* **TASK DIRECTIONS**: Copy out the records exactly as they appear, starting at the line with "locality: Regio. trop." and continuing up to and including the line with "collectors: F. R. Fosberg".

========================

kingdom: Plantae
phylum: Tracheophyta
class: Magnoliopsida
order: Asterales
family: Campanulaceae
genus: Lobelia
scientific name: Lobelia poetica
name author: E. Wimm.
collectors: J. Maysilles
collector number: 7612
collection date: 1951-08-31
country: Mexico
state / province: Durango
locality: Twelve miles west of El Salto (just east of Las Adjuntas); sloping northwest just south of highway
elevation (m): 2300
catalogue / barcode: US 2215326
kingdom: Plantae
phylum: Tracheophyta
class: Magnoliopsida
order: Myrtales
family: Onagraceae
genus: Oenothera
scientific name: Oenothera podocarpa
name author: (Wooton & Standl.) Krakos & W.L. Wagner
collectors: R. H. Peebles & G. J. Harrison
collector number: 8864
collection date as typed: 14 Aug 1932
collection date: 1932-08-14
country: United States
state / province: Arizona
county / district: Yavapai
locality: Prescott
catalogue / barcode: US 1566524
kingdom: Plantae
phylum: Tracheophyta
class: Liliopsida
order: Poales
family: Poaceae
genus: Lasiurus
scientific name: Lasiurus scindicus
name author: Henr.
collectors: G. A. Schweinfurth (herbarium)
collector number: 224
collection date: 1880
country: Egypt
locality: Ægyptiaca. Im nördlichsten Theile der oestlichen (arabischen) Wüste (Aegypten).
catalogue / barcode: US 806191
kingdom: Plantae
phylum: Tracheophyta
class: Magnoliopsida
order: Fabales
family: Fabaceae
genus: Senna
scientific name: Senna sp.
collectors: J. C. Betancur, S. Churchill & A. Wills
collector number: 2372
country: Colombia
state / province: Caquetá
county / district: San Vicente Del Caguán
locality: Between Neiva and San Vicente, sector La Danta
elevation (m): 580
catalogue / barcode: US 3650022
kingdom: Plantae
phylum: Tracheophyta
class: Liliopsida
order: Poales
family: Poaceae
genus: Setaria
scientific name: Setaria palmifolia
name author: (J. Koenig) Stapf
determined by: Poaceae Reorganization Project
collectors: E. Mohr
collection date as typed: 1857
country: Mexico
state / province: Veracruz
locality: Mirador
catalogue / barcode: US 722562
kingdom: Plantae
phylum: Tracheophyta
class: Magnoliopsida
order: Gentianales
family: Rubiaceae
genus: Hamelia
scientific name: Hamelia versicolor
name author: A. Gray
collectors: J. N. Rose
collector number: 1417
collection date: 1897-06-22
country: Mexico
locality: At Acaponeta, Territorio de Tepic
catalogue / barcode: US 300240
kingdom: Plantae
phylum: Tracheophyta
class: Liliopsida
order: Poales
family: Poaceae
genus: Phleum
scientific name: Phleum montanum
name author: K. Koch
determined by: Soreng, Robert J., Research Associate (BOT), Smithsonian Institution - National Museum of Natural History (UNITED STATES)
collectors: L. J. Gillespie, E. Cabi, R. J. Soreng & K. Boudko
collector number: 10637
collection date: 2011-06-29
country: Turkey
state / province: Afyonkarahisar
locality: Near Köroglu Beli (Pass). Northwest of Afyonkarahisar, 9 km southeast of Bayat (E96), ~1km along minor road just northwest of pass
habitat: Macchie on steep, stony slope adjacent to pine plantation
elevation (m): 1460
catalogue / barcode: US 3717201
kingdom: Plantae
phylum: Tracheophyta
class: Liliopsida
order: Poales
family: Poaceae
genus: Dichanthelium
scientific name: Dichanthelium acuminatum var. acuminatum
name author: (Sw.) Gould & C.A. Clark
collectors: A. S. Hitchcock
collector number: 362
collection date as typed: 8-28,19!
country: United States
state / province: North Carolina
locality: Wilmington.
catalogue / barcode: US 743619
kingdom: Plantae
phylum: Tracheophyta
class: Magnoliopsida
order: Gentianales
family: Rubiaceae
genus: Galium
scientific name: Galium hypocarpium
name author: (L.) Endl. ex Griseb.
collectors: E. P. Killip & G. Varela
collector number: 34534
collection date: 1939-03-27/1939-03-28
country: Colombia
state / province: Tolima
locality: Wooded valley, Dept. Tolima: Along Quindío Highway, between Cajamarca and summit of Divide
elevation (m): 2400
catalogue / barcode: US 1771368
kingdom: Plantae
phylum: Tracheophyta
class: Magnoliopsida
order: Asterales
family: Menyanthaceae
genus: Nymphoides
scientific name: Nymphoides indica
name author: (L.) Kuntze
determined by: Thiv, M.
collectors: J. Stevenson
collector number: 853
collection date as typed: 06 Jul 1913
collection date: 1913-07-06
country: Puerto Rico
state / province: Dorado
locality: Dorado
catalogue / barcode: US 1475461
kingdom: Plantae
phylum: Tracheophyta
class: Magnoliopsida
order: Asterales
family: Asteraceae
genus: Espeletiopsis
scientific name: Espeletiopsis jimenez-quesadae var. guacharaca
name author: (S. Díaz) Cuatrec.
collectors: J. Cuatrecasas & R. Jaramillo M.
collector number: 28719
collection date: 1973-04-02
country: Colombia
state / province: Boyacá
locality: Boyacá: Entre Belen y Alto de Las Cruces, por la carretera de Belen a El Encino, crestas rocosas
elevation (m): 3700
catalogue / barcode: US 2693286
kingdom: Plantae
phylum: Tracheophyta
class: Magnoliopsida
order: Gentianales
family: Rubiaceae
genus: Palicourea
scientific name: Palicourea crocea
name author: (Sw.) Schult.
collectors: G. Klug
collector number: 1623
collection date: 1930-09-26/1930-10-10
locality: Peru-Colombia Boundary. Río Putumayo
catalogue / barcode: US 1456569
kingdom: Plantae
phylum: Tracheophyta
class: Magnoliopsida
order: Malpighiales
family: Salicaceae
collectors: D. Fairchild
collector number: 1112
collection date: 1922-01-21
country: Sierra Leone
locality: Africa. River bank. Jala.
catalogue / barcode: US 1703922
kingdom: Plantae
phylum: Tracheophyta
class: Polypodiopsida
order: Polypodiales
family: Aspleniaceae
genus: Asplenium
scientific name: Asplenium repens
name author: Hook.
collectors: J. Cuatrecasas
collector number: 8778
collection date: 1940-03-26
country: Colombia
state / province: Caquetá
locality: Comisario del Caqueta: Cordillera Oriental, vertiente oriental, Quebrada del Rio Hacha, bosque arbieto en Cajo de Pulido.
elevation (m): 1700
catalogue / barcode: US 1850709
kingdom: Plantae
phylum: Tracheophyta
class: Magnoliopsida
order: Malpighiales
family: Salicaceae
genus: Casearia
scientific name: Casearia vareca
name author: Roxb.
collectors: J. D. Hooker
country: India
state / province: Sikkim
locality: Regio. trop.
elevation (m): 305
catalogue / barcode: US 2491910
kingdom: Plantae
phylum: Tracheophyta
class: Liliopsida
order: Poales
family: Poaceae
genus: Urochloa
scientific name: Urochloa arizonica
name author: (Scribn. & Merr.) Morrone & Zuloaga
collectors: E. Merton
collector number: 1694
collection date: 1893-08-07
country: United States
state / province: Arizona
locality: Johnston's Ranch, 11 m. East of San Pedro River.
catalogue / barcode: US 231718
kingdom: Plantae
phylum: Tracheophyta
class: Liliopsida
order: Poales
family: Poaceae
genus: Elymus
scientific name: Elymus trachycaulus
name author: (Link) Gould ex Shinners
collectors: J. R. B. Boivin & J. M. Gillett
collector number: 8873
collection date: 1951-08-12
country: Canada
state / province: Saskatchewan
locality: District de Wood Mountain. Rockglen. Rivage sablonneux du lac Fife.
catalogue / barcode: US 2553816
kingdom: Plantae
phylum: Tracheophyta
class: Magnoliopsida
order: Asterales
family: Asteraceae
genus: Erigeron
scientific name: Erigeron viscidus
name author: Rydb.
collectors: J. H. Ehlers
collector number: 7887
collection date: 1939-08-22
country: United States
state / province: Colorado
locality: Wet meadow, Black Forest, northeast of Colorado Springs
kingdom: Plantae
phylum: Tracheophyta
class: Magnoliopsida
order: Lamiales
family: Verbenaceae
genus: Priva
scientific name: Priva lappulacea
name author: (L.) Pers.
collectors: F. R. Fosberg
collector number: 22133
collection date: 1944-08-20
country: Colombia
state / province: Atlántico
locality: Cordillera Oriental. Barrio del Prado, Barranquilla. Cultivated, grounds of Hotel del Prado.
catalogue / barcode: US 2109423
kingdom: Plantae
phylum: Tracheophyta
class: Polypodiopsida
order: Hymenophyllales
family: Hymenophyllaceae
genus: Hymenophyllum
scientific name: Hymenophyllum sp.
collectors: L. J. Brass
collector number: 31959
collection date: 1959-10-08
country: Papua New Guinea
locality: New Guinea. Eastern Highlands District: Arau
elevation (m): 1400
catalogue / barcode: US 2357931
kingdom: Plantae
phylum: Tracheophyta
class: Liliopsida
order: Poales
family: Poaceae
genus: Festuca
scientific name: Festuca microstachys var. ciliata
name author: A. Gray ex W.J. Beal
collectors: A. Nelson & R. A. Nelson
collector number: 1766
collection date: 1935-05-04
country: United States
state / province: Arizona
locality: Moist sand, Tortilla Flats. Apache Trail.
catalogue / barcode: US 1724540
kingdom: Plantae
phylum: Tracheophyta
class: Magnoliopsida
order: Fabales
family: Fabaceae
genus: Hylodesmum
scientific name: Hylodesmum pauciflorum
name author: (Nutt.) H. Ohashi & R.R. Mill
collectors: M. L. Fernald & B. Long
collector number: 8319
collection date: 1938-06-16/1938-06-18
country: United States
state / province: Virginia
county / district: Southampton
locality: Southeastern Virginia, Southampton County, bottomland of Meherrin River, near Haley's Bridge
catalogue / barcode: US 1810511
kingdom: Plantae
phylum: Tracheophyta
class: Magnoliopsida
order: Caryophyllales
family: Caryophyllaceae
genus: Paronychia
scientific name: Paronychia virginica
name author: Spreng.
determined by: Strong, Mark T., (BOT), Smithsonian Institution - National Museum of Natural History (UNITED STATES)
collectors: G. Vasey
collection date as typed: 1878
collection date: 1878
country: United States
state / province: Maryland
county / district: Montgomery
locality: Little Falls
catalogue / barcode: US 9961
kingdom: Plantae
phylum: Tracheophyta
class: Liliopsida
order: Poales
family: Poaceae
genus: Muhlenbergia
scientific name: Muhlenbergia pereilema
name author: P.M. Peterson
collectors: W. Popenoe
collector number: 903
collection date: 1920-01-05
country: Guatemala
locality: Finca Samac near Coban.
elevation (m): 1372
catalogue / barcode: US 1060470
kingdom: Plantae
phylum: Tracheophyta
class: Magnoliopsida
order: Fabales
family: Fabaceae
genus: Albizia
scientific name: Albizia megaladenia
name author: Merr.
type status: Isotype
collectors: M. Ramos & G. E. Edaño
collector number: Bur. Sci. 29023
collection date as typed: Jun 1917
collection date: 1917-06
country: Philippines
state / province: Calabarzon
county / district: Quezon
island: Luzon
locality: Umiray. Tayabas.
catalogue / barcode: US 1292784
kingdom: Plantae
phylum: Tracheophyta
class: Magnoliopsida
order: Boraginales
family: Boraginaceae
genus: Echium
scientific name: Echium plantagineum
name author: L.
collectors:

========================

* **CORRECT RESPONSE**:
locality: Regio. trop.
elevation (m): 305
catalogue / barcode: US 2491910
kingdom: Plantae
phylum: Tracheophyta
class: Liliopsida
order: Poales
family: Poaceae
genus: Urochloa
scientific name: Urochloa arizonica
name author: (Scribn. & Merr.) Morrone & Zuloaga
collectors: E. Merton
collector number: 1694
collection date: 1893-08-07
country: United States
state / province: Arizona
locality: Johnston's Ranch, 11 m. East of San Pedro River.
catalogue / barcode: US 231718
kingdom: Plantae
phylum: Tracheophyta
class: Liliopsida
order: Poales
family: Poaceae
genus: Elymus
scientific name: Elymus trachycaulus
name author: (Link) Gould ex Shinners
collectors: J. R. B. Boivin & J. M. Gillett
collector number: 8873
collection date: 1951-08-12
country: Canada
state / province: Saskatchewan
locality: District de Wood Mountain. Rockglen. Rivage sablonneux du lac Fife.
catalogue / barcode: US 2553816
kingdom: Plantae
phylum: Tracheophyta
class: Magnoliopsida
order: Asterales
family: Asteraceae
genus: Erigeron
scientific name: Erigeron viscidus
name author: Rydb.
collectors: J. H. Ehlers
collector number: 7887
collection date: 1939-08-22
country: United States
state / province: Colorado
locality: Wet meadow, Black Forest, northeast of Colorado Springs
kingdom: Plantae
phylum: Tracheophyta
class: Magnoliopsida
order: Lamiales
family: Verbenaceae
genus: Priva
scientific name: Priva lappulacea
name author: (L.) Pers.
collectors: F. R. Fosberg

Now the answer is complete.